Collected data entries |

++++++++

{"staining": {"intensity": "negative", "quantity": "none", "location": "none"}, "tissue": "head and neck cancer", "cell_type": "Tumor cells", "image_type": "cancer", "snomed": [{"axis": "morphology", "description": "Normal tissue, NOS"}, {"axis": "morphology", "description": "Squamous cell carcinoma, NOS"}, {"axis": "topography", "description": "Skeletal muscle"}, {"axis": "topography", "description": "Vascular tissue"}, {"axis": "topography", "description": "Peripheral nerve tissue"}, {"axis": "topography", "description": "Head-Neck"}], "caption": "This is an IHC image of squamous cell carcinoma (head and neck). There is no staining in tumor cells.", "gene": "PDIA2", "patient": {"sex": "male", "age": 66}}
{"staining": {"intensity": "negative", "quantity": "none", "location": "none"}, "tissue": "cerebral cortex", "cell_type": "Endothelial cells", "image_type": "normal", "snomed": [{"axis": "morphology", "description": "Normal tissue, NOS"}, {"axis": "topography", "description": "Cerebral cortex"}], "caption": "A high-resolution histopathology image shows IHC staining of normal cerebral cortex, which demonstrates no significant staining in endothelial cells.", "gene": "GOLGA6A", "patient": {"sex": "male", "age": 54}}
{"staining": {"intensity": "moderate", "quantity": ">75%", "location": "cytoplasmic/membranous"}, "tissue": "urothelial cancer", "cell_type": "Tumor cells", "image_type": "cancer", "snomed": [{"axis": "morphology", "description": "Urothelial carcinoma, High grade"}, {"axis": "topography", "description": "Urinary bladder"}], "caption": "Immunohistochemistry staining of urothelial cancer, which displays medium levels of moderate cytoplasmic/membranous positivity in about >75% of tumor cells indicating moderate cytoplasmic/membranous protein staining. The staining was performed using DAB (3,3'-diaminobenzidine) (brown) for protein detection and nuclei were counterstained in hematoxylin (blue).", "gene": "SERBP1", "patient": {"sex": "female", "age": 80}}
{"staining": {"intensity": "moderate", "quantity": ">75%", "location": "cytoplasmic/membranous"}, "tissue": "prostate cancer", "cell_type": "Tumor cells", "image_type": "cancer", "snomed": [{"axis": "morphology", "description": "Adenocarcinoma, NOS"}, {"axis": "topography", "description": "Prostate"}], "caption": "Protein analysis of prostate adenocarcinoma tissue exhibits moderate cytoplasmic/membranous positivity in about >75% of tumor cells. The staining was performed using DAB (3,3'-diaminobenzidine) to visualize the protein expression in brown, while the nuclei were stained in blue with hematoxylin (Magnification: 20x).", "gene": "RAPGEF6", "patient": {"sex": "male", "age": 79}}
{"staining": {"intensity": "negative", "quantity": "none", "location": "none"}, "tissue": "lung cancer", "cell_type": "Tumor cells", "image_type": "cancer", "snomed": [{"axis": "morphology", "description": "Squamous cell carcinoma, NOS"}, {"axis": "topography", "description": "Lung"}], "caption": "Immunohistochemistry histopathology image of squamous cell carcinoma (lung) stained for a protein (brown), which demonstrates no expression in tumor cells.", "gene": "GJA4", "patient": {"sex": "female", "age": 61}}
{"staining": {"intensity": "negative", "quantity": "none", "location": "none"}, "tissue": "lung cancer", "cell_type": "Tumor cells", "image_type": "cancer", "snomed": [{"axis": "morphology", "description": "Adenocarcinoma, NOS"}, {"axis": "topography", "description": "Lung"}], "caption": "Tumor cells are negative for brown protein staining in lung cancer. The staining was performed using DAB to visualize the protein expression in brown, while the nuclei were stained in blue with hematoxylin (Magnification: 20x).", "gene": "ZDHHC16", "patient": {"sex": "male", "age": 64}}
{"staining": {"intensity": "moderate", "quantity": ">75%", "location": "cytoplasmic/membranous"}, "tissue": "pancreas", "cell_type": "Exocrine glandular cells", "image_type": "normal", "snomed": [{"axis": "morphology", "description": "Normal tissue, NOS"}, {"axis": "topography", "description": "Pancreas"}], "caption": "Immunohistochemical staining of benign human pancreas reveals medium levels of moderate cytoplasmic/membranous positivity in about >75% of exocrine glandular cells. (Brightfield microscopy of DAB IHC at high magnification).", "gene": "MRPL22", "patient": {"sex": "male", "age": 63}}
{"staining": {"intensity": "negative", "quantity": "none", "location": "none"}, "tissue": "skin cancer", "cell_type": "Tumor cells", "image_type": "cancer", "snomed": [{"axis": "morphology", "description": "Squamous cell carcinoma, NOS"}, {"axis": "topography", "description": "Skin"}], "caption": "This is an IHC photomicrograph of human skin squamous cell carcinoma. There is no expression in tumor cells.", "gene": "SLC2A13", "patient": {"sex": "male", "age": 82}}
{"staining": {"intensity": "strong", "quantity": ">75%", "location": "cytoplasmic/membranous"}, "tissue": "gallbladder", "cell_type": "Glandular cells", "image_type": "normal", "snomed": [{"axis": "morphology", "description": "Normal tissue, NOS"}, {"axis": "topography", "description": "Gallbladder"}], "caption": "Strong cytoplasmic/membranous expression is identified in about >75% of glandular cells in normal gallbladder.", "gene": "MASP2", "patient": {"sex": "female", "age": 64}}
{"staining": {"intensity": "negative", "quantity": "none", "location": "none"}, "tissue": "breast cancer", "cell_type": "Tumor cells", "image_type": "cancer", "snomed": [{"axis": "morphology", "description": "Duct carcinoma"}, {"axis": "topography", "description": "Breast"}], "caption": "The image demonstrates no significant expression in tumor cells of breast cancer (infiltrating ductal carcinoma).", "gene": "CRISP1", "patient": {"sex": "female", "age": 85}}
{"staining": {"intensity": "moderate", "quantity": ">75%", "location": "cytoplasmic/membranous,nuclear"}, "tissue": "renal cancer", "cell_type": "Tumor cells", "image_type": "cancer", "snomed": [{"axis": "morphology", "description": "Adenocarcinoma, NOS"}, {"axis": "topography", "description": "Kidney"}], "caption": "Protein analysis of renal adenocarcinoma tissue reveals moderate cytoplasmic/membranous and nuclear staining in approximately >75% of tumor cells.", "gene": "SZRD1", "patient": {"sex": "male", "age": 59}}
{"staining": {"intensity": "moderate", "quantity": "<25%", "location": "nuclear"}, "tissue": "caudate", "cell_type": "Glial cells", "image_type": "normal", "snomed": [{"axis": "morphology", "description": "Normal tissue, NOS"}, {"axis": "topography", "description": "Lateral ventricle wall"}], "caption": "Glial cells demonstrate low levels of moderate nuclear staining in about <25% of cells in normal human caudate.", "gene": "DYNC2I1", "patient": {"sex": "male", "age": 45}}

++++++++

Exercise aim |
Having found the line with "cytoplasmic/membranous expression is", transcribe it and each line after it to the end of the entries, with no other lines.

Task output |
{"staining": {"intensity": "strong", "quantity": ">75%", "location": "cytoplasmic/membranous"}, "tissue": "gallbladder", "cell_type": "Glandular cells", "image_type": "normal", "snomed": [{"axis": "morphology", "description": "Normal tissue, NOS"}, {"axis": "topography", "description": "Gallbladder"}], "caption": "Strong cytoplasmic/membranous expression is identified in about >75% of glandular cells in normal gallbladder.", "gene": "MASP2", "patient": {"sex": "female", "age": 64}}
{"staining": {"intensity": "negative", "quantity": "none", "location": "none"}, "tissue": "breast cancer", "cell_type": "Tumor cells", "image_type": "cancer", "snomed": [{"axis": "morphology", "description": "Duct carcinoma"}, {"axis": "topography", "description": "Breast"}], "caption": "The image demonstrates no significant expression in tumor cells of breast cancer (infiltrating ductal carcinoma).", "gene": "CRISP1", "patient": {"sex": "female", "age": 85}}
{"staining": {"intensity": "moderate", "quantity": ">75%", "location": "cytoplasmic/membranous,nuclear"}, "tissue": "renal cancer", "cell_type": "Tumor cells", "image_type": "cancer", "snomed": [{"axis": "morphology", "description": "Adenocarcinoma, NOS"}, {"axis": "topography", "description": "Kidney"}], "caption": "Protein analysis of renal adenocarcinoma tissue reveals moderate cytoplasmic/membranous and nuclear staining in approximately >75% of tumor cells.", "gene": "SZRD1", "patient": {"sex": "male", "age": 59}}
{"staining": {"intensity": "moderate", "quantity": "<25%", "location": "nuclear"}, "tissue": "caudate", "cell_type": "Glial cells", "image_type": "normal", "snomed": [{"axis": "morphology", "description": "Normal tissue, NOS"}, {"axis": "topography", "description": "Lateral ventricle wall"}], "caption": "Glial cells demonstrate low levels of moderate nuclear staining in about <25% of cells in normal human caudate.", "gene": "DYNC2I1", "patient": {"sex": "male", "age": 45}}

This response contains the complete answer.